Je défile. Le long des lignes — traits noirs à haute tension — mon regard serpente les chemins de terre, butte contre les murs d’arbres, s’anime avec les notes de Coltrane, rebondit par-dessus les bosquets, cille sur la palette des gris, verts, grèges et l’acidité jaune des colzas. A Love Supreme2. Je défile. Imaginaire contemplatif avivé depuis les rails du chemin de fer quand il est l’heure pour le bleu de céder aux roses et aux vermillons. Je défile.
Et c’est ici que nous sommes. C’est ici que Chantal Vey croise mes divagations ferroviaires. Figure des paysages. Étrange mémoire…

J’ai fait la saison dans cette boîte crânienne, tes pensées je les faisais miennes.3

Elle marche.
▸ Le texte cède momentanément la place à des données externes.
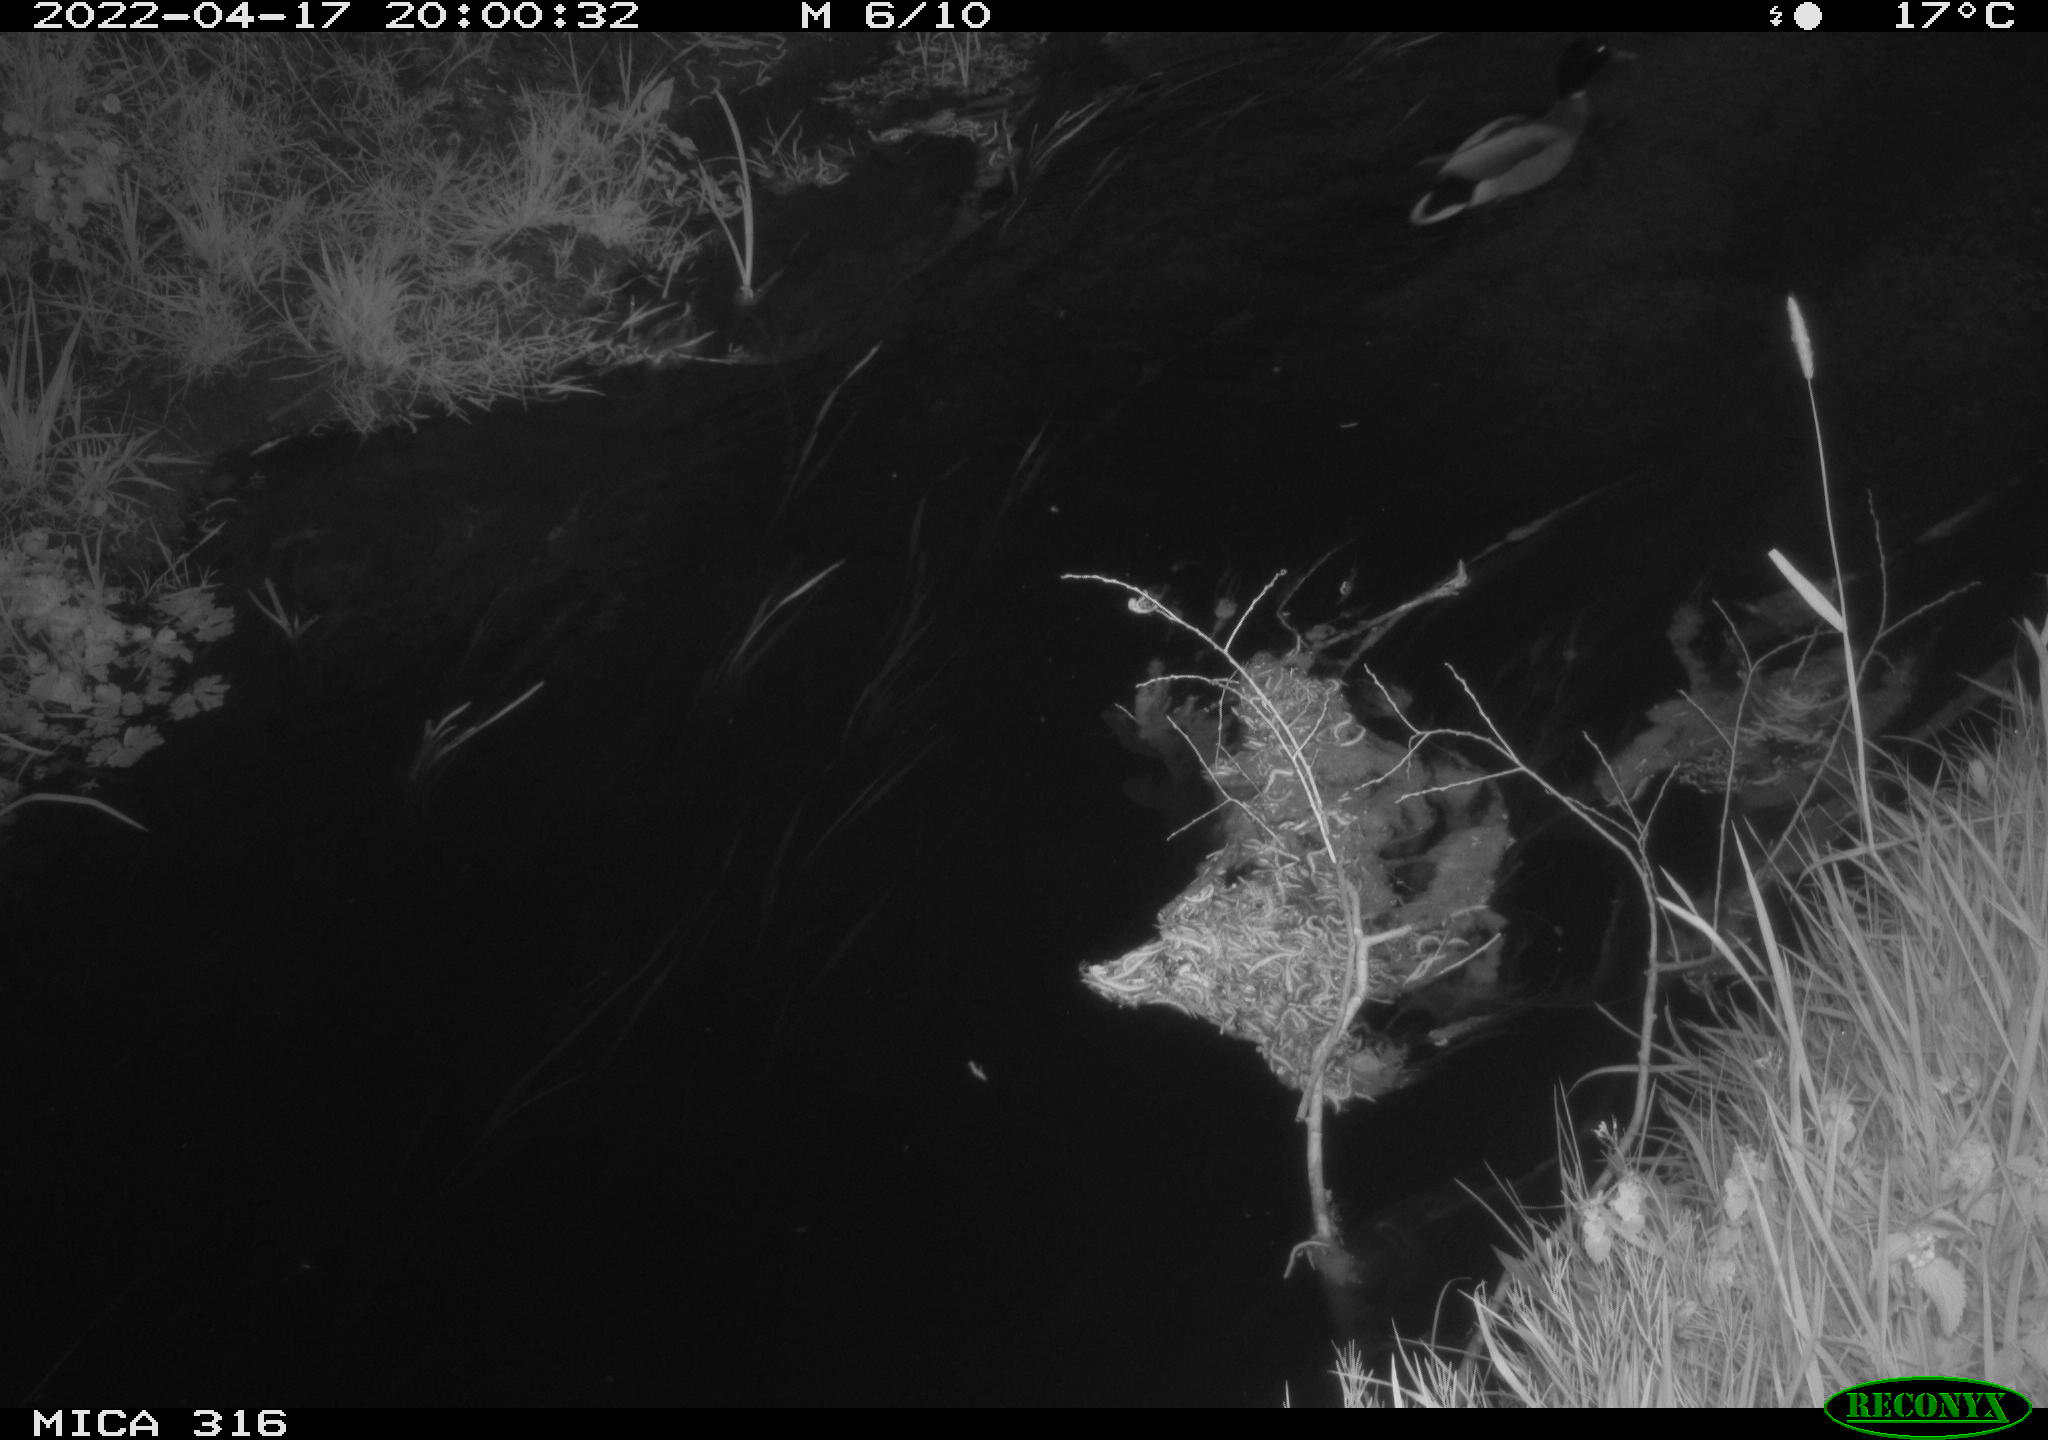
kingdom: Animalia
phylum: Chordata
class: Aves
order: Anseriformes
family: Anatidae
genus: Anas
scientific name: Anas platyrhynchos
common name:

Elle marche dans les futaies, dans les pas de Saint-Jacques. Marcher, photographier. Elle marche au quotidien et au long court. Elle dessine et enregistre aussi, je l’apprendrai plus tard. La marche c’est la danse, l’équilibre, le péril, la lumière cinématographique et les rencontres qui placent et habitent son travail artistique depuis toujours. La marche c’est l’appartenance à un territoire, c’est affronter, fuir l’enfermement de l’immobilité, confronter ses prisons.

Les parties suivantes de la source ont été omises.